[THE PROBLEM] Below are records; reproduce exactly the lines from the one that has "10: (406, 218, 0.85)" through the one that has "35: (49, 68, 0.72)", ends included, and nothing more.

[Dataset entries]
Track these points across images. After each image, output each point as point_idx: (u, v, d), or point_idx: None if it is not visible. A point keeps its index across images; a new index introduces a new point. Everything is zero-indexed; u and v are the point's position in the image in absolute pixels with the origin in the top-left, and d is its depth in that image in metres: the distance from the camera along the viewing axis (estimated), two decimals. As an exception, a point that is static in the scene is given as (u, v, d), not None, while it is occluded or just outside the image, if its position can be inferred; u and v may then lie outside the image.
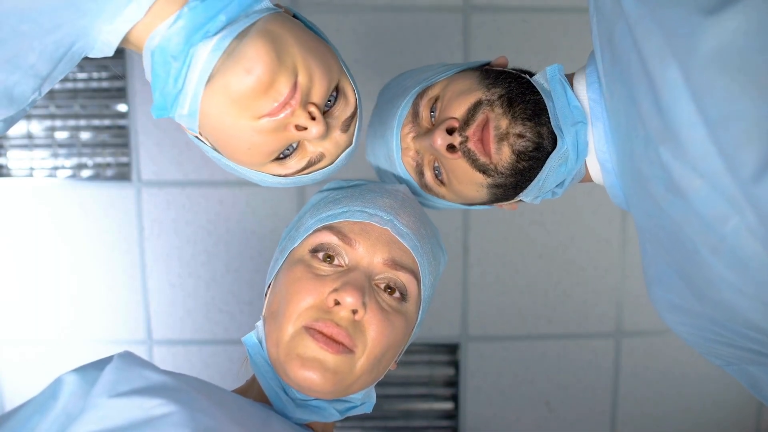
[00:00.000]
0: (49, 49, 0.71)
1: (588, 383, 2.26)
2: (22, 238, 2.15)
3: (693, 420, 2.27)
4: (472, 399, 2.26)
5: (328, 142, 0.82)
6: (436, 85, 0.96)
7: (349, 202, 0.86)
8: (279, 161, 0.82)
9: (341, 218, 0.83)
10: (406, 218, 0.85)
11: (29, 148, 2.13)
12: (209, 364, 2.21)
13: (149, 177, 2.12)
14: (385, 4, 2.05)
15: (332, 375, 0.75)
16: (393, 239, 0.82)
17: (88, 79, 2.12)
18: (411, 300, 0.82)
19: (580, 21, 2.03)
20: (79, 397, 0.67)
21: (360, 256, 0.81)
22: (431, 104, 0.95)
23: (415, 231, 0.85)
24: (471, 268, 2.18)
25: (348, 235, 0.81)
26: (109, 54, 0.76)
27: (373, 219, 0.83)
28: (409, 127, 0.96)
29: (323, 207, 0.88)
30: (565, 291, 2.20)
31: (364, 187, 0.92)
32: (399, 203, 0.88)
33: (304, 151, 0.82)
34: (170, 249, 2.16)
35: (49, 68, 0.72)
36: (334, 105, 0.81)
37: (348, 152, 0.86)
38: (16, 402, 2.21)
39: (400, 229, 0.83)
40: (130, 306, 2.18)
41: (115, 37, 0.74)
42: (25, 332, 2.19)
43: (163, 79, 0.73)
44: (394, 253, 0.82)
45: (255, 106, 0.73)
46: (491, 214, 2.12)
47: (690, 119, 0.67)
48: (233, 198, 2.14)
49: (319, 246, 0.82)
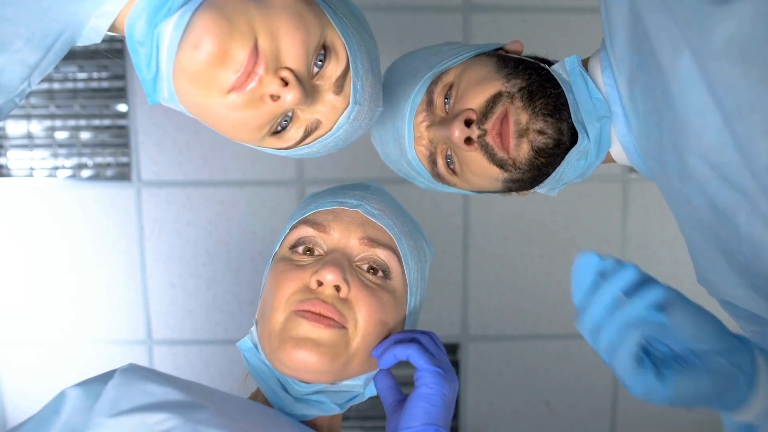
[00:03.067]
0: (37, 36, 0.68)
1: (588, 383, 2.26)
2: (22, 239, 2.15)
3: (693, 420, 2.27)
4: (472, 399, 2.26)
5: (321, 106, 0.75)
6: (451, 70, 0.92)
7: (319, 199, 0.88)
8: (276, 135, 0.76)
9: (313, 211, 0.85)
10: (375, 203, 0.86)
11: (29, 148, 2.13)
12: (209, 364, 2.21)
13: (149, 177, 2.12)
14: (385, 4, 2.05)
15: (327, 350, 0.75)
16: (365, 219, 0.83)
17: (88, 79, 2.12)
18: (395, 277, 0.83)
19: (580, 21, 2.03)
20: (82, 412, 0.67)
21: (336, 240, 0.82)
22: (446, 91, 0.91)
23: (386, 213, 0.86)
24: (471, 268, 2.18)
25: (321, 222, 0.83)
26: (97, 41, 0.74)
27: (343, 204, 0.84)
28: (423, 115, 0.92)
29: (297, 212, 0.89)
30: (565, 291, 2.19)
31: (336, 187, 0.93)
32: (369, 193, 0.89)
33: (299, 119, 0.76)
34: (170, 249, 2.16)
35: (38, 56, 0.70)
36: (325, 65, 0.74)
37: (348, 113, 0.77)
38: (16, 402, 2.21)
39: (371, 210, 0.84)
40: (130, 306, 2.18)
41: (103, 23, 0.71)
42: (25, 332, 2.19)
43: (138, 66, 0.70)
44: (368, 231, 0.83)
45: (217, 81, 0.67)
46: (491, 214, 2.12)
47: (704, 109, 0.67)
48: (233, 198, 2.14)
49: (297, 241, 0.83)
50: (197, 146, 2.09)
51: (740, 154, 0.65)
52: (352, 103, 0.77)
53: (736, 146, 0.65)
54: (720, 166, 0.68)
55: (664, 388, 0.68)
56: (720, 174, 0.68)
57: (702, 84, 0.67)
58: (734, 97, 0.65)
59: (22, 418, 0.72)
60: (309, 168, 2.11)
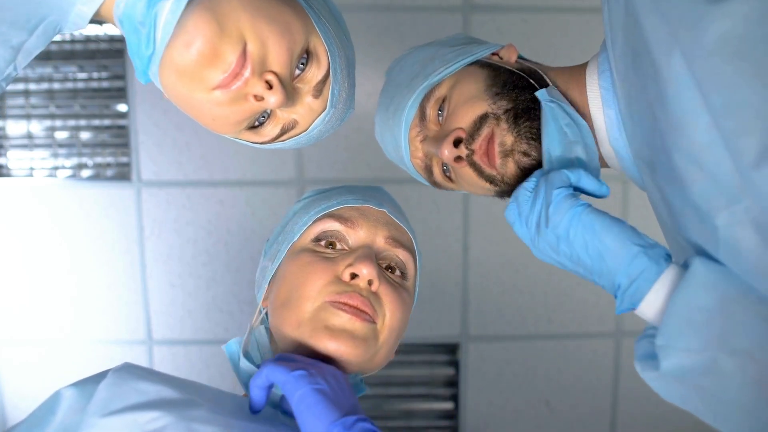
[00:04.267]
0: (21, 19, 0.70)
1: (588, 383, 2.26)
2: (22, 239, 2.15)
3: (693, 420, 2.26)
4: (472, 399, 2.26)
5: (300, 108, 0.79)
6: (444, 83, 0.94)
7: (340, 196, 0.89)
8: (253, 129, 0.79)
9: (338, 206, 0.87)
10: (396, 206, 0.93)
11: (29, 148, 2.13)
12: (209, 364, 2.21)
13: (149, 177, 2.12)
14: (385, 3, 2.05)
15: (362, 342, 0.78)
16: (390, 220, 0.87)
17: (88, 79, 2.12)
18: (410, 279, 0.87)
19: (580, 21, 2.03)
20: (77, 411, 0.67)
21: (362, 237, 0.84)
22: (439, 104, 0.94)
23: (404, 217, 0.91)
24: (471, 268, 2.18)
25: (349, 218, 0.85)
26: (83, 27, 0.75)
27: (369, 202, 0.87)
28: (416, 129, 0.95)
29: (314, 205, 0.90)
30: (565, 291, 2.20)
31: (349, 186, 0.95)
32: (385, 195, 0.94)
33: (276, 117, 0.80)
34: (170, 249, 2.16)
35: (22, 38, 0.71)
36: (307, 69, 0.77)
37: (324, 116, 0.81)
38: (16, 402, 2.21)
39: (393, 212, 0.88)
40: (130, 306, 2.18)
41: (88, 8, 0.73)
42: (25, 332, 2.19)
43: (136, 45, 0.72)
44: (393, 232, 0.86)
45: (204, 78, 0.70)
46: (491, 214, 2.12)
47: (694, 108, 0.67)
48: (233, 198, 2.14)
49: (322, 234, 0.85)
50: (197, 146, 2.09)
51: (729, 152, 0.66)
52: (329, 107, 0.80)
53: (725, 145, 0.66)
54: (708, 166, 0.68)
55: (582, 206, 0.76)
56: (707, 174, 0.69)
57: (692, 83, 0.67)
58: (722, 96, 0.65)
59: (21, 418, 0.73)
60: (309, 168, 2.11)
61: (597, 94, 0.89)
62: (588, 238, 0.76)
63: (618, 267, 0.75)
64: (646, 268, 0.73)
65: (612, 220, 0.77)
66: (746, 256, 0.68)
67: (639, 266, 0.74)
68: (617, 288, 0.76)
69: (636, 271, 0.74)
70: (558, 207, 0.78)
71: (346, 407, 0.70)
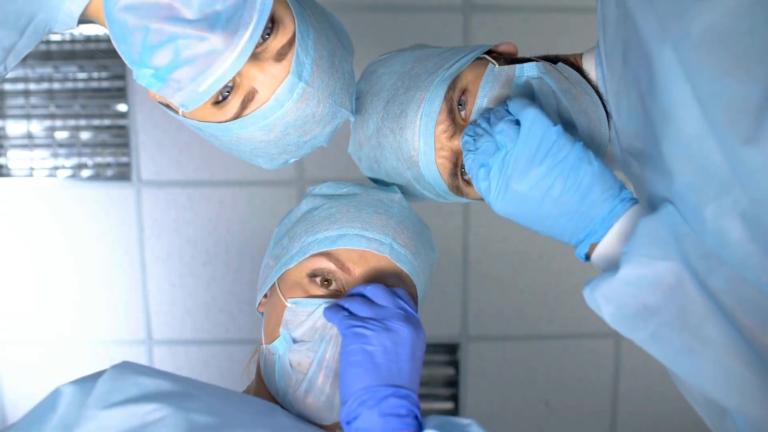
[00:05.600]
0: (11, 18, 0.70)
1: (588, 383, 2.26)
2: (22, 239, 2.15)
3: (693, 420, 2.27)
4: (472, 399, 2.26)
5: (260, 74, 0.75)
6: (463, 76, 0.89)
7: (345, 222, 0.85)
8: (218, 105, 0.77)
9: (339, 244, 0.83)
10: (403, 237, 0.86)
11: (29, 148, 2.13)
12: (209, 364, 2.21)
13: (149, 177, 2.12)
14: (385, 4, 2.05)
15: None
16: (391, 266, 0.84)
17: (88, 79, 2.12)
18: None
19: (580, 21, 2.03)
20: (76, 407, 0.68)
21: (357, 280, 0.82)
22: (459, 97, 0.88)
23: (413, 250, 0.86)
24: (471, 268, 2.18)
25: (346, 264, 0.82)
26: (73, 27, 0.76)
27: (372, 245, 0.83)
28: (445, 125, 0.87)
29: (318, 224, 0.86)
30: (565, 291, 2.20)
31: (360, 199, 0.89)
32: (395, 221, 0.87)
33: (239, 89, 0.77)
34: (170, 249, 2.16)
35: (12, 39, 0.71)
36: (270, 37, 0.75)
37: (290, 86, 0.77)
38: (16, 402, 2.21)
39: (399, 252, 0.84)
40: (130, 306, 2.18)
41: (76, 6, 0.73)
42: (25, 332, 2.19)
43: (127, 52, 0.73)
44: (390, 280, 0.83)
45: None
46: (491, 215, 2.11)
47: (684, 99, 0.68)
48: (233, 198, 2.14)
49: (317, 271, 0.83)
50: (197, 146, 2.09)
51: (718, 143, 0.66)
52: (294, 76, 0.76)
53: (714, 135, 0.66)
54: (697, 157, 0.68)
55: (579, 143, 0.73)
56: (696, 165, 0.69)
57: (682, 75, 0.68)
58: (710, 87, 0.66)
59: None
60: (309, 168, 2.11)
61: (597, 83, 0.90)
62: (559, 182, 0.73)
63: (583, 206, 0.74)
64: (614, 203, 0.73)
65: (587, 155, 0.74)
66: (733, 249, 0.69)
67: (607, 202, 0.73)
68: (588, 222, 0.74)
69: (604, 208, 0.73)
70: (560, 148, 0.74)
71: (390, 377, 0.69)
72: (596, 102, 0.88)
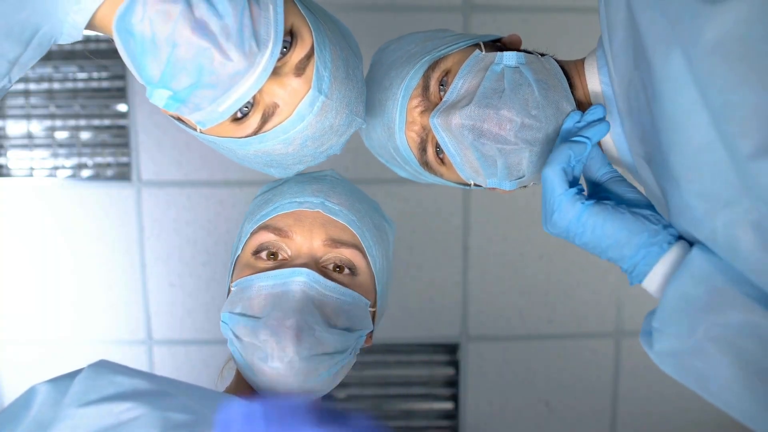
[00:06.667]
0: (16, 31, 0.69)
1: (588, 383, 2.26)
2: (22, 239, 2.15)
3: (693, 420, 2.27)
4: (472, 399, 2.26)
5: (280, 89, 0.75)
6: (449, 57, 0.92)
7: (278, 198, 0.88)
8: (237, 121, 0.77)
9: (273, 214, 0.86)
10: (336, 198, 0.87)
11: (29, 148, 2.13)
12: (209, 364, 2.21)
13: (149, 177, 2.12)
14: (385, 3, 2.05)
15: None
16: (328, 219, 0.85)
17: (88, 79, 2.12)
18: (361, 272, 0.85)
19: (580, 21, 2.03)
20: (51, 406, 0.67)
21: (299, 244, 0.83)
22: (441, 77, 0.91)
23: (348, 207, 0.87)
24: (471, 268, 2.18)
25: (283, 228, 0.84)
26: (78, 38, 0.75)
27: (304, 206, 0.85)
28: (417, 100, 0.91)
29: (257, 210, 0.89)
30: (565, 291, 2.20)
31: (292, 180, 0.93)
32: (328, 186, 0.90)
33: (258, 104, 0.76)
34: (170, 249, 2.16)
35: (17, 51, 0.71)
36: (290, 51, 0.75)
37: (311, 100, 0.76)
38: (16, 402, 2.21)
39: (332, 208, 0.85)
40: (130, 306, 2.18)
41: (81, 18, 0.73)
42: (25, 332, 2.19)
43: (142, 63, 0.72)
44: (331, 232, 0.84)
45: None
46: (491, 214, 2.12)
47: (693, 107, 0.67)
48: (233, 198, 2.14)
49: (259, 246, 0.85)
50: (197, 146, 2.09)
51: (728, 152, 0.66)
52: (315, 90, 0.76)
53: (724, 145, 0.66)
54: (707, 165, 0.68)
55: (583, 206, 0.78)
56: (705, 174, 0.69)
57: (691, 82, 0.67)
58: (722, 96, 0.65)
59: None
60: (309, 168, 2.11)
61: (599, 89, 0.89)
62: (596, 235, 0.80)
63: (625, 252, 0.79)
64: (649, 250, 0.77)
65: (615, 213, 0.79)
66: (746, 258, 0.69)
67: (642, 249, 0.77)
68: (626, 267, 0.80)
69: (640, 254, 0.78)
70: (561, 212, 0.81)
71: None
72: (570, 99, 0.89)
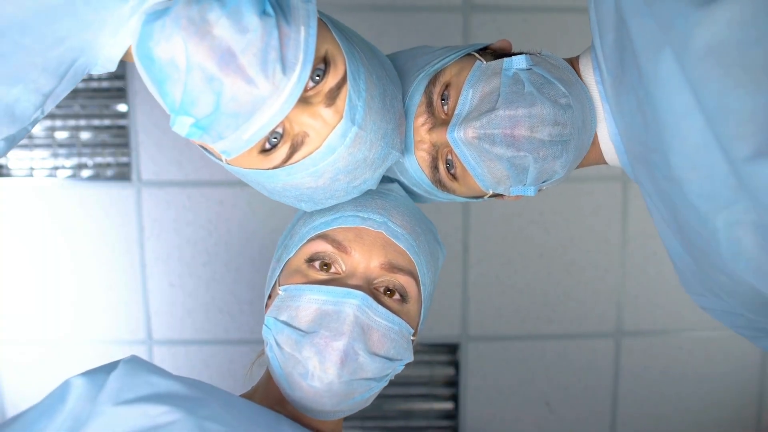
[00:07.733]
0: (52, 65, 0.69)
1: (588, 383, 2.26)
2: (22, 239, 2.15)
3: (693, 420, 2.27)
4: (472, 399, 2.26)
5: (309, 119, 0.71)
6: (447, 70, 0.90)
7: (341, 207, 0.85)
8: (265, 153, 0.74)
9: (334, 225, 0.82)
10: (399, 218, 0.84)
11: (29, 148, 2.13)
12: (209, 364, 2.21)
13: (149, 177, 2.12)
14: (385, 4, 2.05)
15: None
16: (388, 242, 0.81)
17: (88, 79, 2.11)
18: (411, 300, 0.82)
19: (580, 21, 2.03)
20: (87, 400, 0.67)
21: (356, 262, 0.80)
22: (442, 91, 0.89)
23: (409, 230, 0.84)
24: (471, 268, 2.18)
25: (342, 242, 0.81)
26: (112, 69, 0.74)
27: (366, 223, 0.82)
28: (423, 117, 0.88)
29: (316, 214, 0.86)
30: (565, 291, 2.20)
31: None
32: (391, 203, 0.86)
33: (288, 135, 0.73)
34: (170, 249, 2.16)
35: (53, 84, 0.70)
36: (324, 79, 0.72)
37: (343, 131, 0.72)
38: (16, 402, 2.21)
39: (394, 230, 0.82)
40: (130, 306, 2.18)
41: (118, 51, 0.72)
42: (25, 332, 2.19)
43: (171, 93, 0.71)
44: (390, 256, 0.81)
45: None
46: (491, 214, 2.12)
47: (688, 109, 0.68)
48: (233, 198, 2.14)
49: (315, 255, 0.81)
50: (197, 146, 2.09)
51: (723, 154, 0.66)
52: (347, 120, 0.72)
53: (720, 146, 0.66)
54: (704, 167, 0.68)
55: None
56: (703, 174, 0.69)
57: (685, 85, 0.67)
58: (716, 99, 0.65)
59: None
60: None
61: (595, 88, 0.89)
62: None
63: None
64: None
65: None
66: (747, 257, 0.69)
67: None
68: None
69: None
70: None
71: None
72: (584, 89, 0.88)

[SOLUTION FOR THIS TASK]
10: (406, 218, 0.85)
11: (29, 148, 2.13)
12: (209, 364, 2.21)
13: (149, 177, 2.12)
14: (385, 4, 2.05)
15: (332, 375, 0.75)
16: (393, 239, 0.82)
17: (88, 79, 2.12)
18: (411, 300, 0.82)
19: (580, 21, 2.03)
20: (79, 397, 0.67)
21: (360, 256, 0.81)
22: (431, 104, 0.95)
23: (415, 231, 0.85)
24: (471, 268, 2.18)
25: (348, 235, 0.81)
26: (109, 54, 0.76)
27: (373, 219, 0.83)
28: (409, 127, 0.96)
29: (323, 207, 0.88)
30: (565, 291, 2.20)
31: (364, 187, 0.92)
32: (399, 203, 0.88)
33: (304, 151, 0.82)
34: (170, 249, 2.16)
35: (49, 68, 0.72)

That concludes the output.